Les briques de parement sont maçonnées  en panneresses, en croix, en chaîne, en boutisses, ou encore debout ou aléatoirement. Elles sont reliées aux blocs porteurs par des crochets galvanisés, adaptés et placés de sorte que l’humidité s’écoule vers l’extérieur (vers la brique de parement).

Les joints entre les briques sont réalisés en retrait, afin de permettre un rejointoiement ultérieur optimal.

A chaque baie (fenêtre, porte, etc…) une membrane étanche devra être placée entre le mur porteur (à l’arrière du linteau) et le parement extérieur.Les linteaux extérieurs sont réalisés en briques sur chant, maintenues par des cornières en acier galvanisé.
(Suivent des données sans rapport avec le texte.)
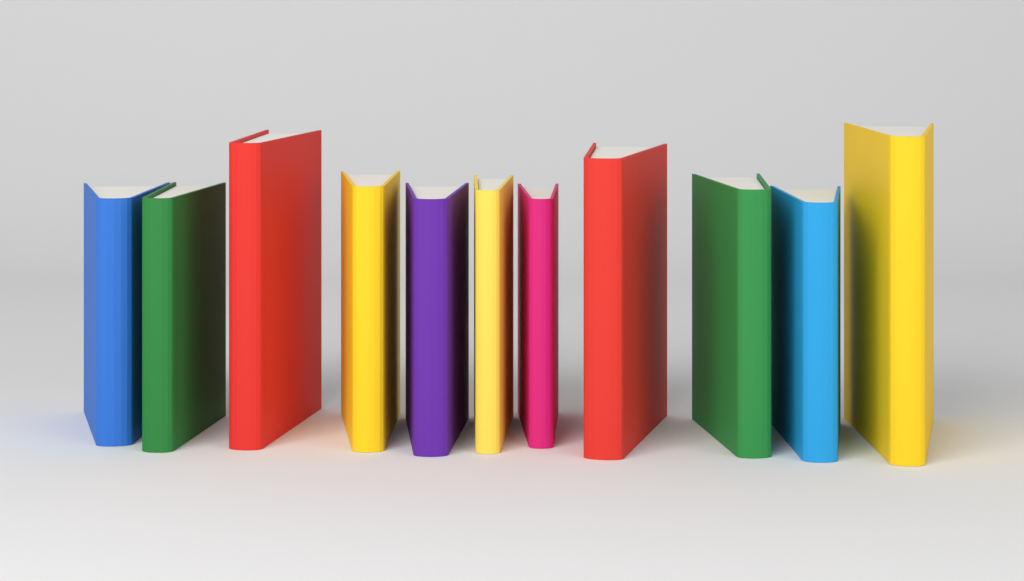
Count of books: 11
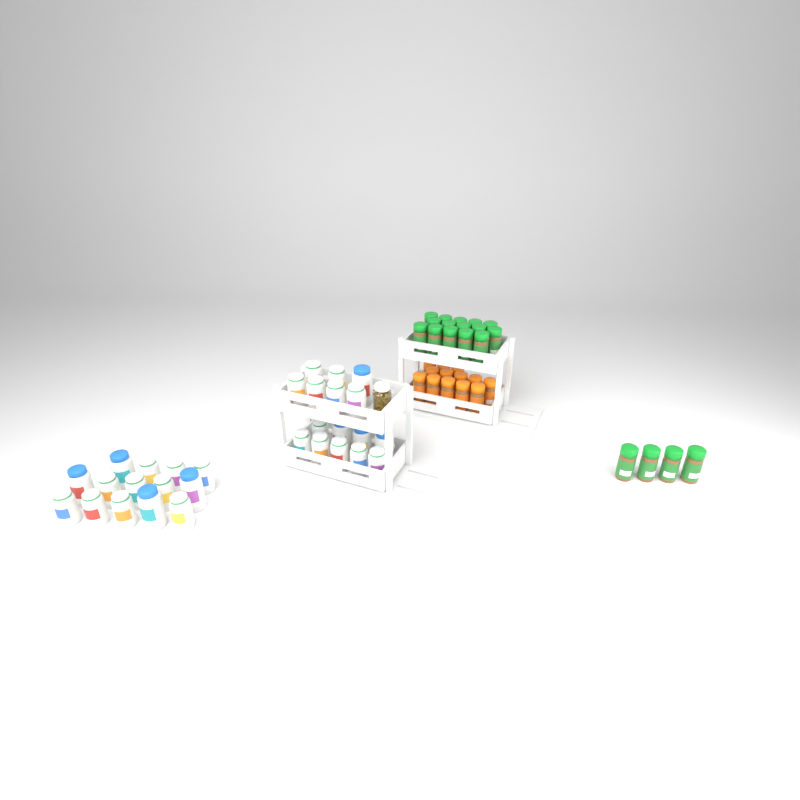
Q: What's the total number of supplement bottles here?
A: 30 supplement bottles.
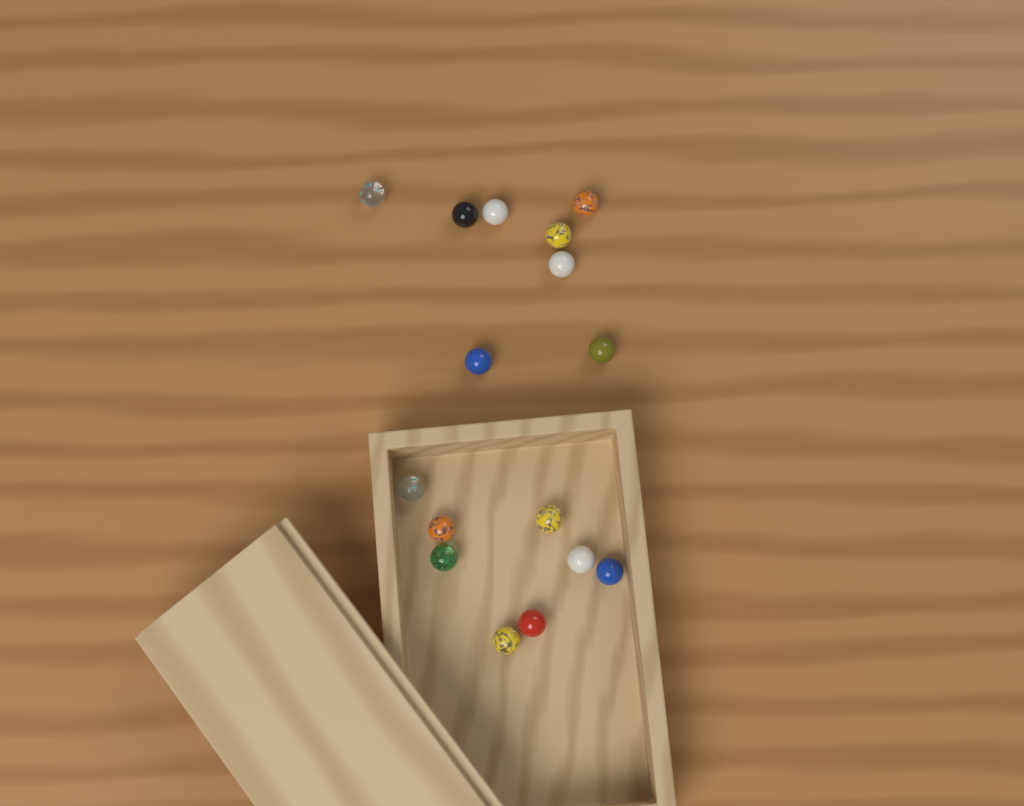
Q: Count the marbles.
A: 16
Le choix du rejointoiement des parements extérieurs sera réalisé, sur base d’échantillons que le rejointoyeur viendra effectuer à la demande du maître d’ouvrage. Il pourra ainsi choisir parmi les différents essais effectués sur sa façade.  Certains  joints verticaux seront laissés ouverts, afin de permettre une bonne aération des murs creux.

Conseils

Il est préférable de commander la bonne quantité dès le départ, afin que les briques proviennent du même lot homogène en cuisson (Il faut compter environ 13.500 briques pour une habitation 4 façades de +/-180 m² de maçonnerie. Il est conseillé d’ouvrir plusieurs emballages, pour que l’on puisse bien répartir les différentes nuances.

Lorsque la maçonnerie est neuve, il faut la protéger contre la pluie et en cas de forte chaleur, il faut asperger les murs avec de l’eau afin que le mortier ne soit pas absorbé trop rapidement.

Les tâches blanchâtres (efflorescences), qui proviennent des excès de sel, de carbonate de calcium ou de sulfate de calcium, se retrouvent  souvent dans la brique, dans le béton ou encore dans l’humidité ascendante.

Afin de les éliminer au maximum, il est conseillé de ne pas utiliser de l’eau souterraine, de ne pas maçonner dans la pluie, de ne pas utiliser du ciment contenant des sulfates.                                                 Par contre, il est recommandé de réaliser une barrière parfaitement bien étanche au pied du mur et de protéger le mur des infiltrations d’eau pendant la construction.